CONSIGNE DE TRAVAIL A | Condensez en trois phrases au plus le paragraphe du texte fourni qui commence par « Néanmoins, lorsque Henri Guaino », sans perdre ses faits principaux.
CONSIGNE DE TRAVAIL B | Reproduisez à l'identique, dans le texte fourni, le passage qui va de « On assiste donc » jusqu'à « cette tentation antidémocratique. ».

TEXTE FOURNI |
Face à la préfecture de Vendée, une Marianne alitée joue "l’agonie de la démocratie". Car les opposants au mariage pour tous se veulent la voix du peuple ; contre les élus, ils prétendent incarner le "pays réel". Les prières de rue seraient donc l’emblème de leur République – à condition, bien sûr, d’être chrétiennes. Et dans cet esprit démocratique, Christine Boutin menace de "guerre civile", tandis que Frigide Barjot tonne : "Hollande veut du sang, il en aura."
 
Et du sang, il y en a – depuis les débordements dans les manifestations jusqu’aux passages à tabac homophobes, sans parler des saccages de lieux associatifs, des menaces de mort contre des élus ou, bien sûr, des insultes quotidiennes. En 2004, le mariage de Bègles avait pour point de départ l’agression contre Sébastien Nouchet : comment lutter contre l’homophobie sans remettre en cause l’inégalité devant la loi ? Aujourd’hui, à l’inverse, c’est l’égalité des droits qui suscite en réaction la violence homophobe.
 
Néanmoins, lorsque Henri Guaino s’inquiète (avec les chefs de l’UMP) d’un "danger pour la démocratie", c’est en jugeant que "le gouvernement prend le risque d’une opposition de plus en plus violente en attisant des tensions extrêmes". Monseigneur Vingt-Trois rejette aussi la faute sur nos dirigeants : "La compression de la frustration débouche un jour ou l’autre sur la violence." Certes, ces responsables ne sont pas irresponsables au point d’applaudir les violences ; toutefois, ils les comprennent.
 
TENTATION ANTIDÉMOCRATIQUE
 
On assiste donc à l’inversion rhétorique de la démocratie pour expliquer, voire excuser l’homophobie, qui sort avec virulence du placard républicain. Qui rappelle encore la formule chère à l’ancien président : "Quand on veut expliquer l’inexplicable, c’est qu’on s’apprête à excuser l’inexcusable" ? Il est vrai qu’il songeait aux jeunes des banlieues : à l’évidence, les incivilités ont une couleur. Barbarie au-delà du périphérique, civilisation en deçà… Reste à expliquer les raisons de cette tentation antidémocratique.

DONNÉES À ANALYSER |

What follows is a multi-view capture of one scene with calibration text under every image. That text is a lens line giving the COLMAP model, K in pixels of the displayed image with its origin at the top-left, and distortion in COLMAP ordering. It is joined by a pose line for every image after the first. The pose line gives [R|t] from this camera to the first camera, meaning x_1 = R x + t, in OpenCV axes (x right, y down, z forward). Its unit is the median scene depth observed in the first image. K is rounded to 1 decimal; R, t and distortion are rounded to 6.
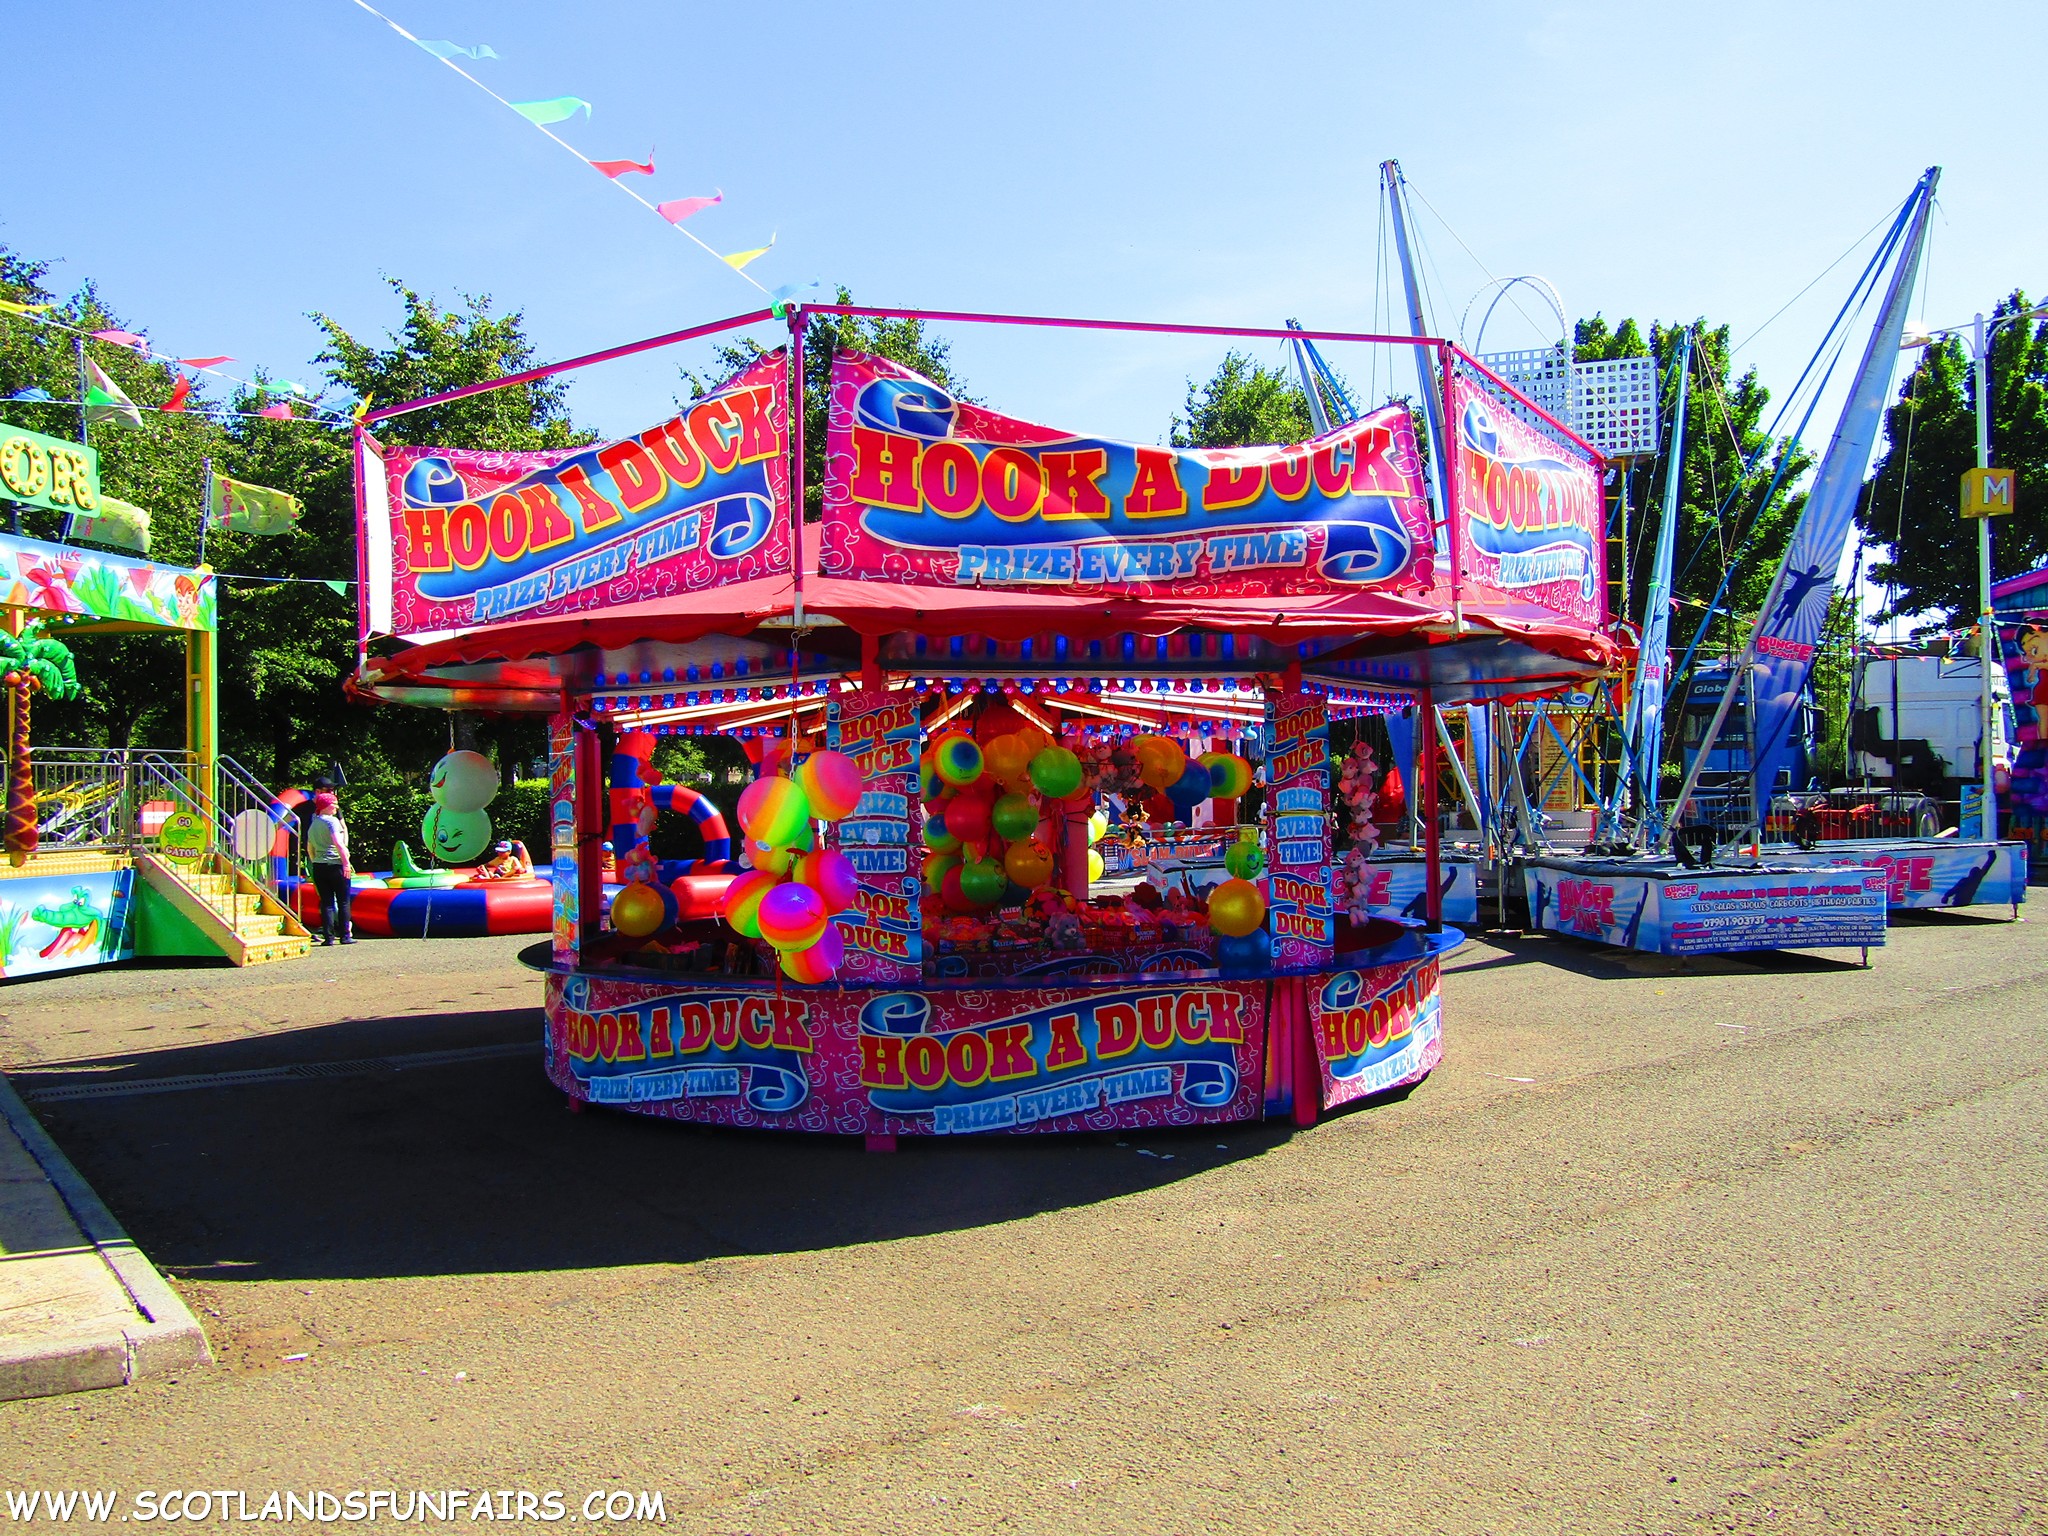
lens RADIAL K [[1632.7, 0, 1024.0], [0, 1632.7, 768.0], [0, 0, 1]] dist [-0.012905, -0.001292]
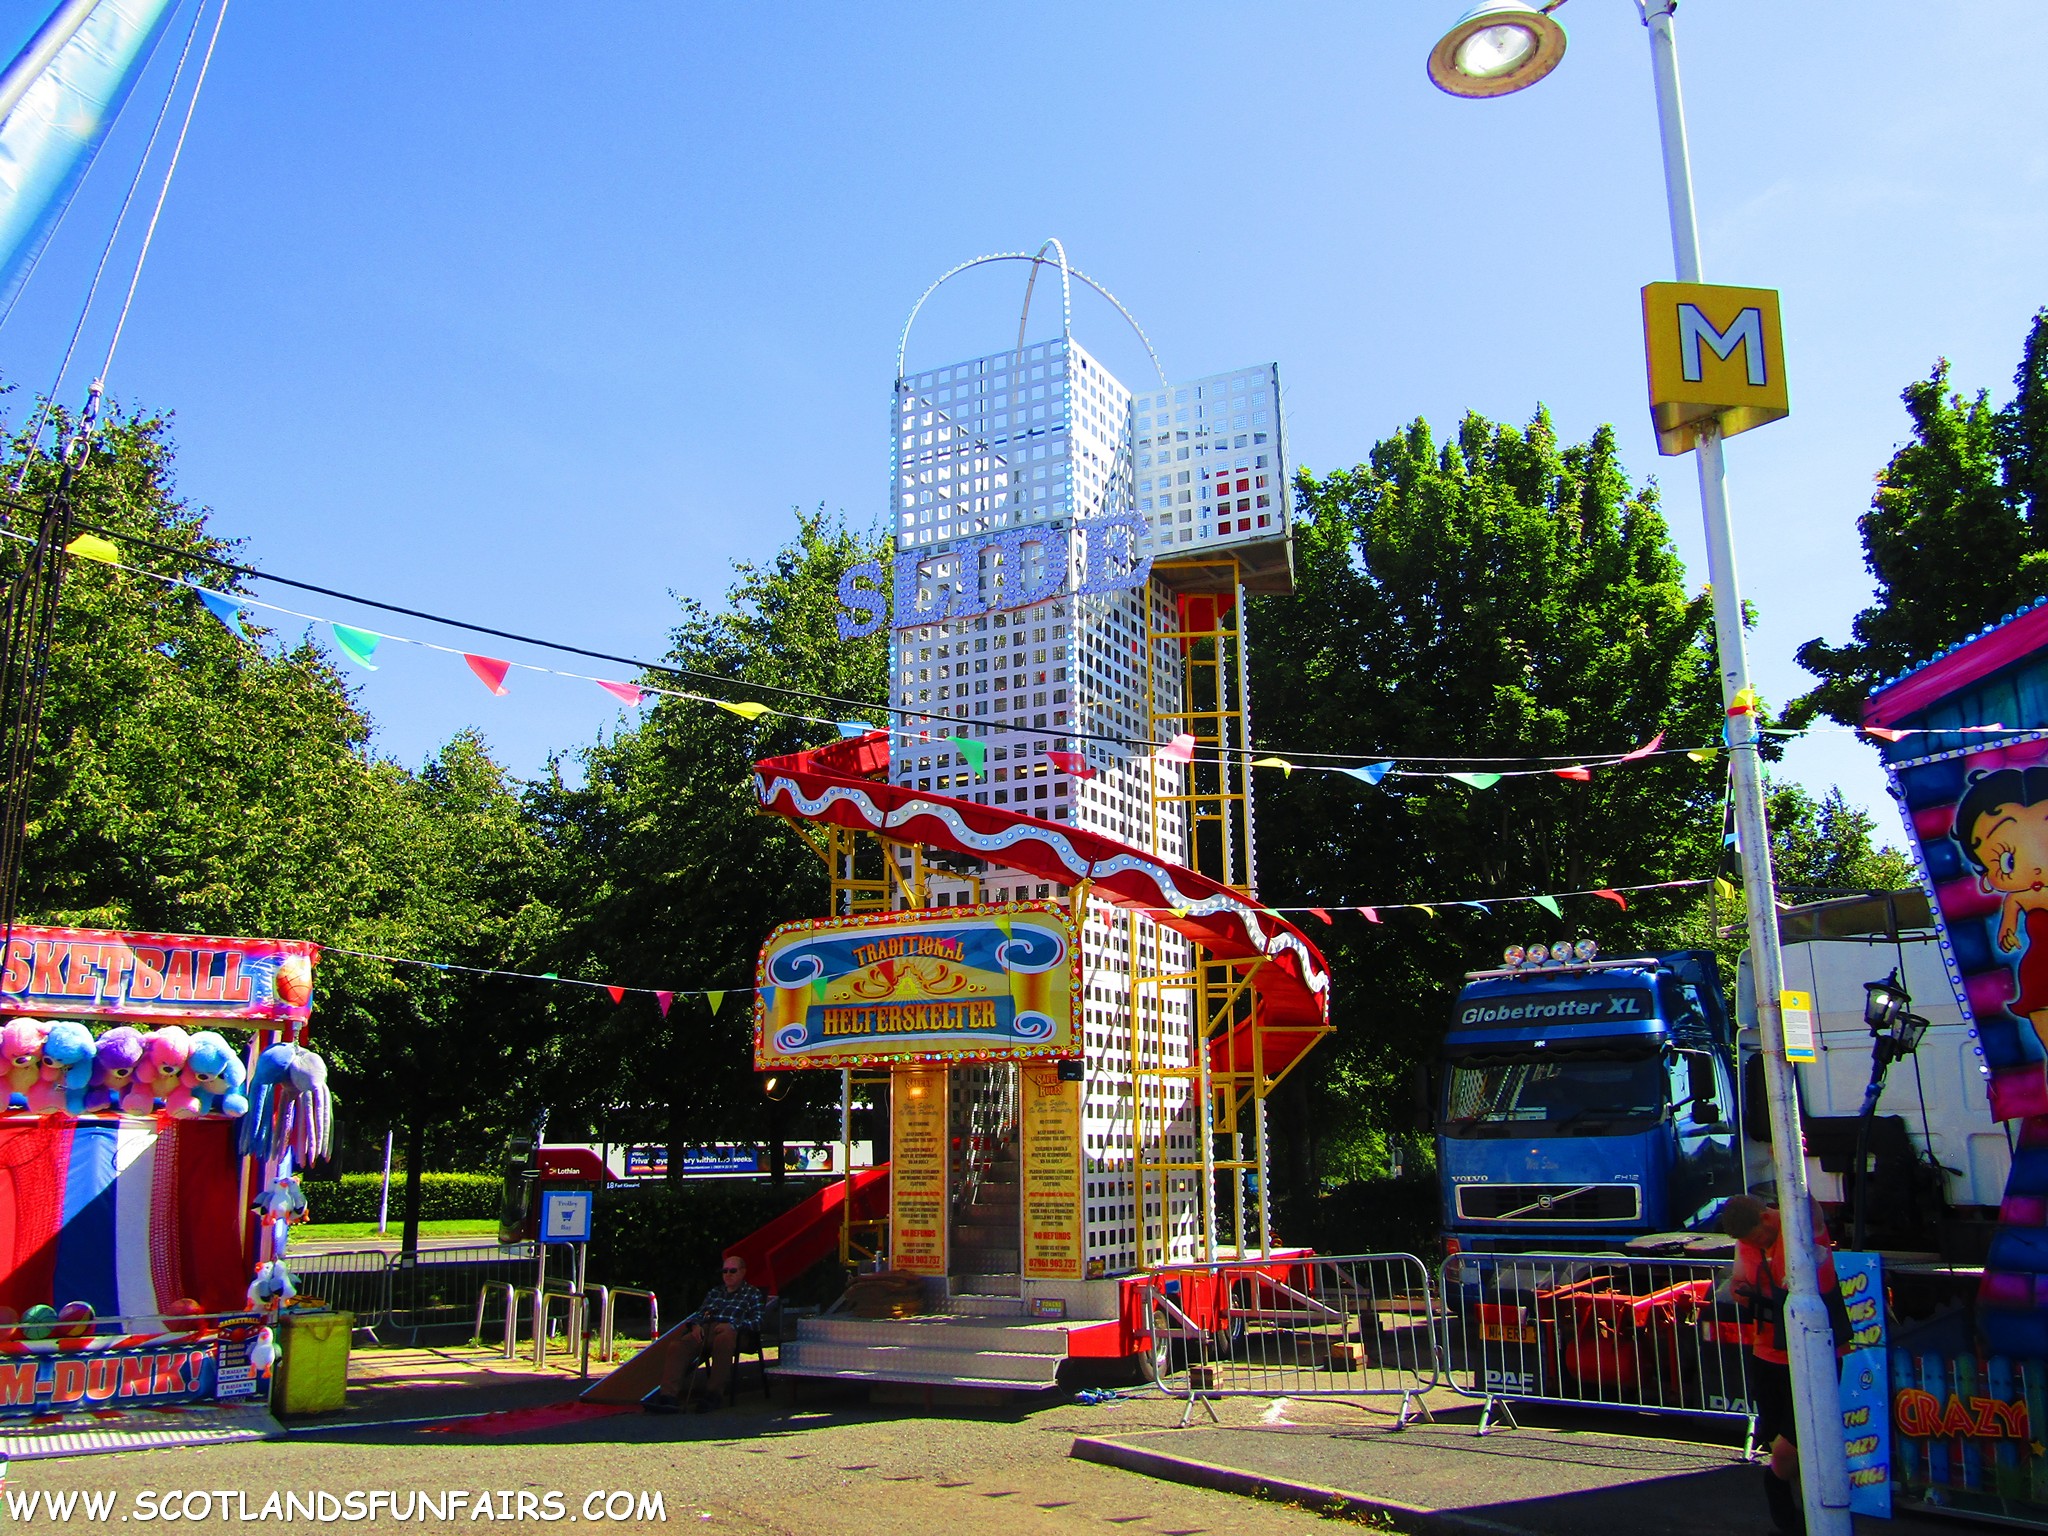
lens RADIAL K [[1683.7, 0, 1024.0], [0, 1683.7, 768.0], [0, 0, 1]] dist [-0.004128, -0.011927]
pose [[0.991858, -0.026039, -0.124659, 0.441620], [-0.002349, 0.974965, -0.222345, -0.008969], [0.127327, 0.220828, 0.966966, 0.593874]]
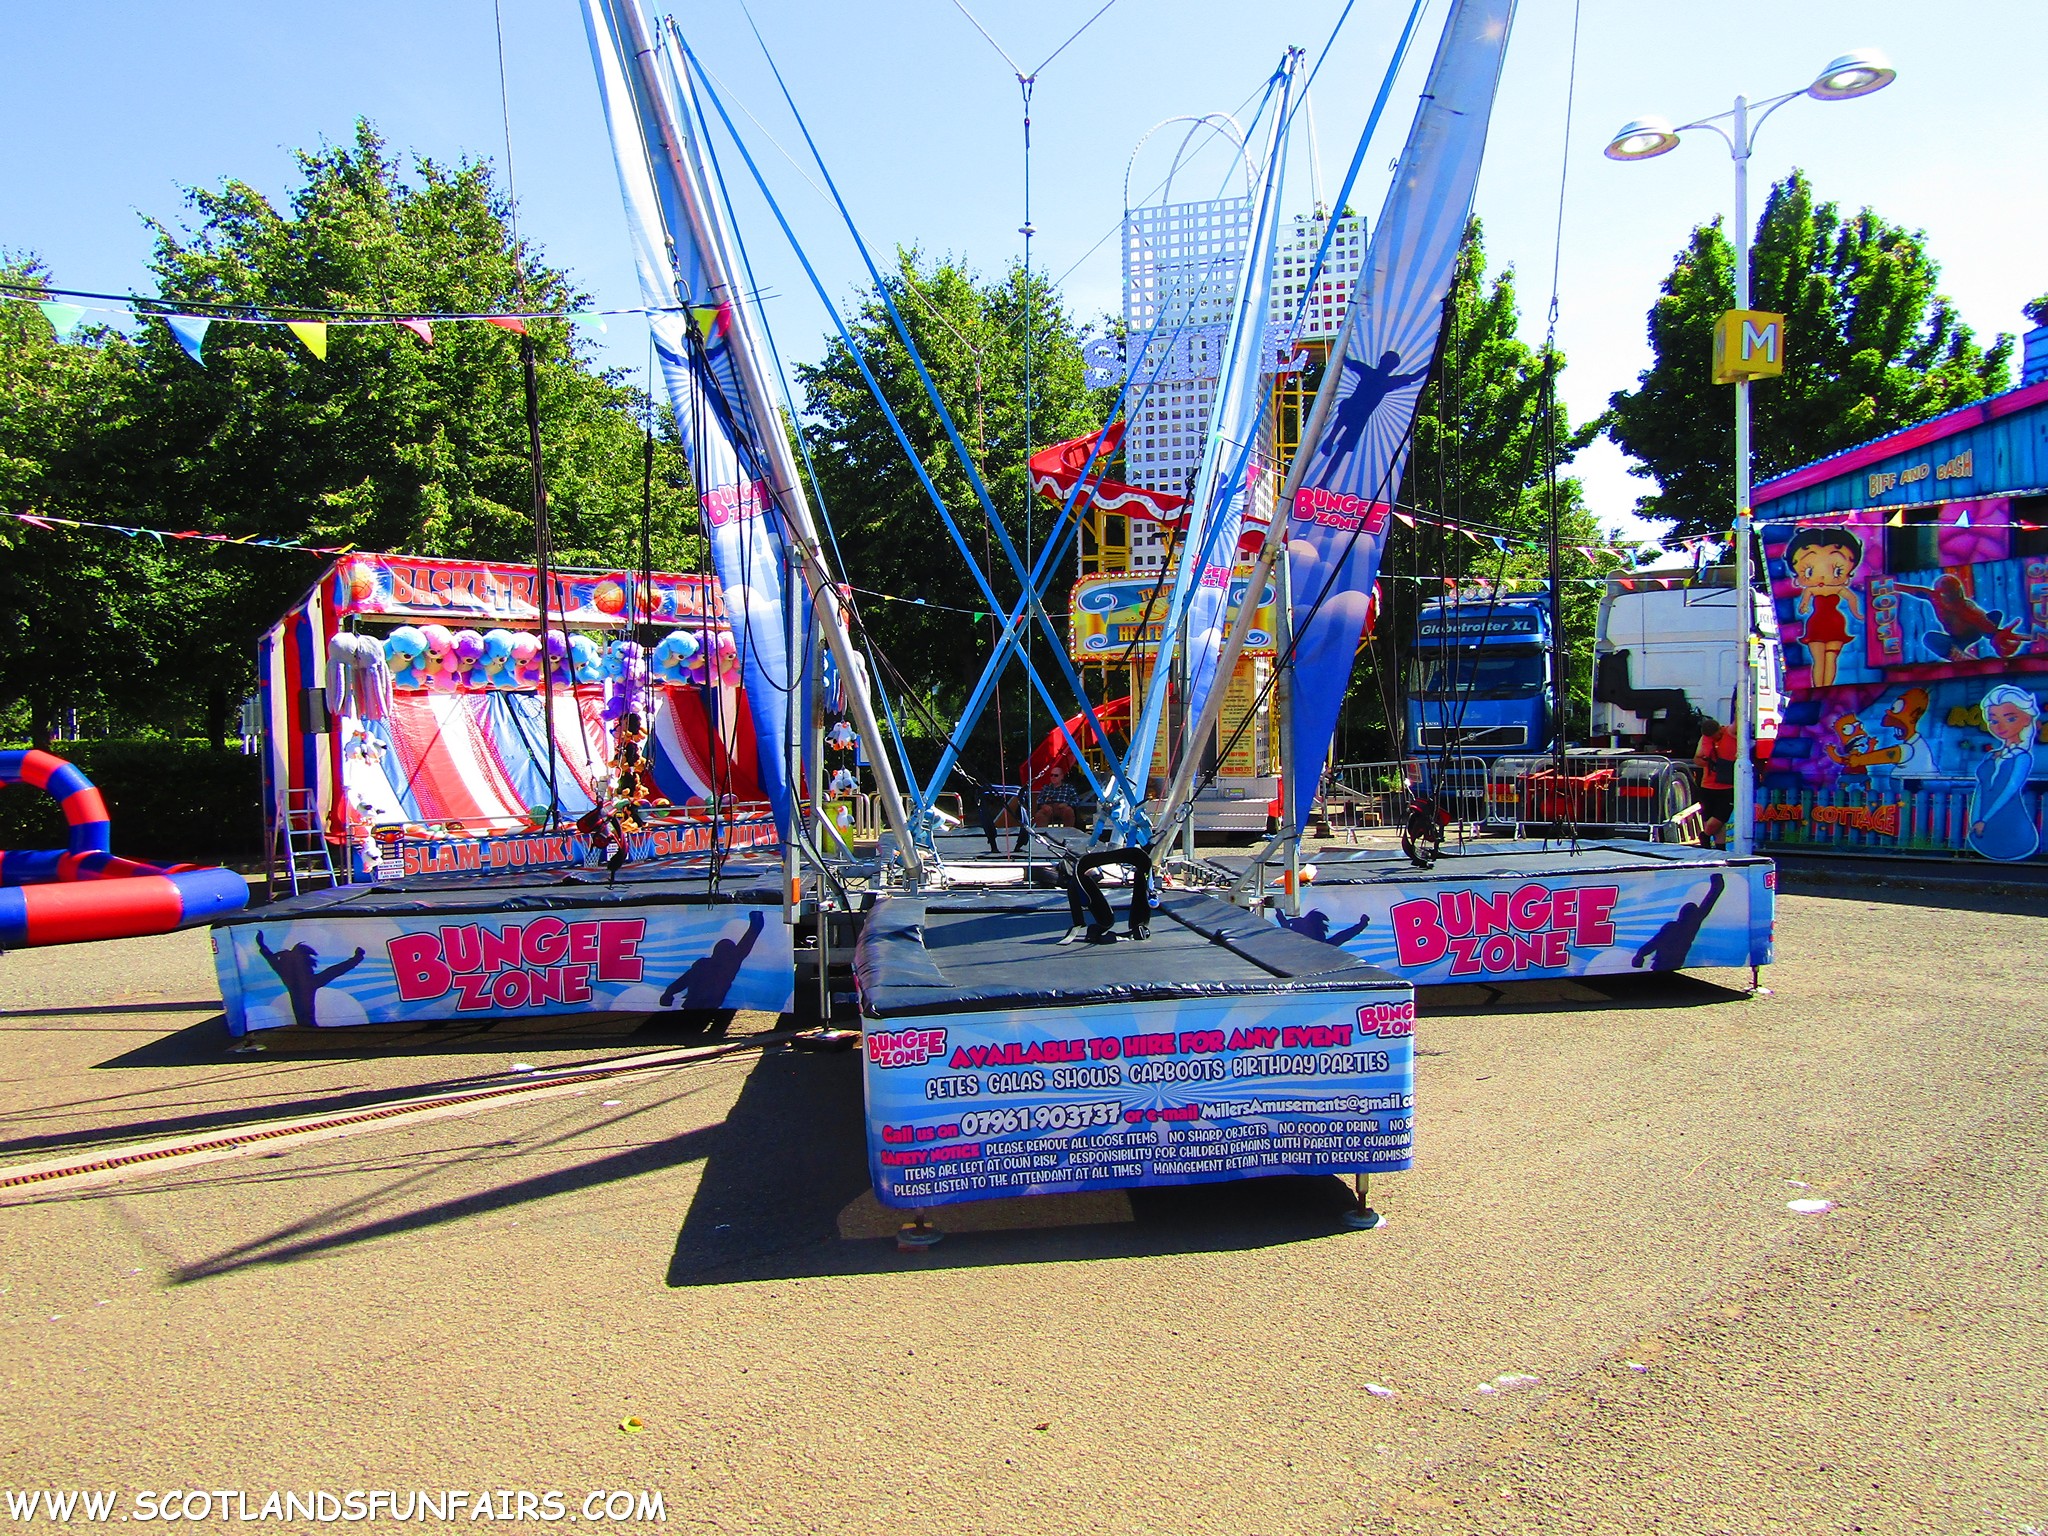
lens RADIAL K [[1478.2, 0, 1024.0], [0, 1478.2, 768.0], [0, 0, 1]] dist [-0.005033, -0.003249]
pose [[0.998083, -0.002310, 0.061844, 0.204023], [0.000261, 0.999451, 0.033119, -0.002710], [-0.061887, -0.033040, 0.997536, 0.317202]]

RÉPONSE RÉDIGÉE A | Henri Guaino et les chefs de l'UMP évoquent un « danger pour la démocratie ». Selon eux, le gouvernement attise des tensions extrêmes et s'expose à une opposition de plus en plus violente, tandis que Monseigneur Vingt-Trois accuse lui aussi les dirigeants, la frustration comprimée menant tôt ou tard à la violence. Ces responsables n'applaudissent pas les violences, mais ils les comprennent.

RÉPONSE RÉDIGÉE B |
On assiste donc à l’inversion rhétorique de la démocratie pour expliquer, voire excuser l’homophobie, qui sort avec virulence du placard républicain. Qui rappelle encore la formule chère à l’ancien président : "Quand on veut expliquer l’inexplicable, c’est qu’on s’apprête à excuser l’inexcusable" ? Il est vrai qu’il songeait aux jeunes des banlieues : à l’évidence, les incivilités ont une couleur. Barbarie au-delà du périphérique, civilisation en deçà… Reste à expliquer les raisons de cette tentation antidémocratique.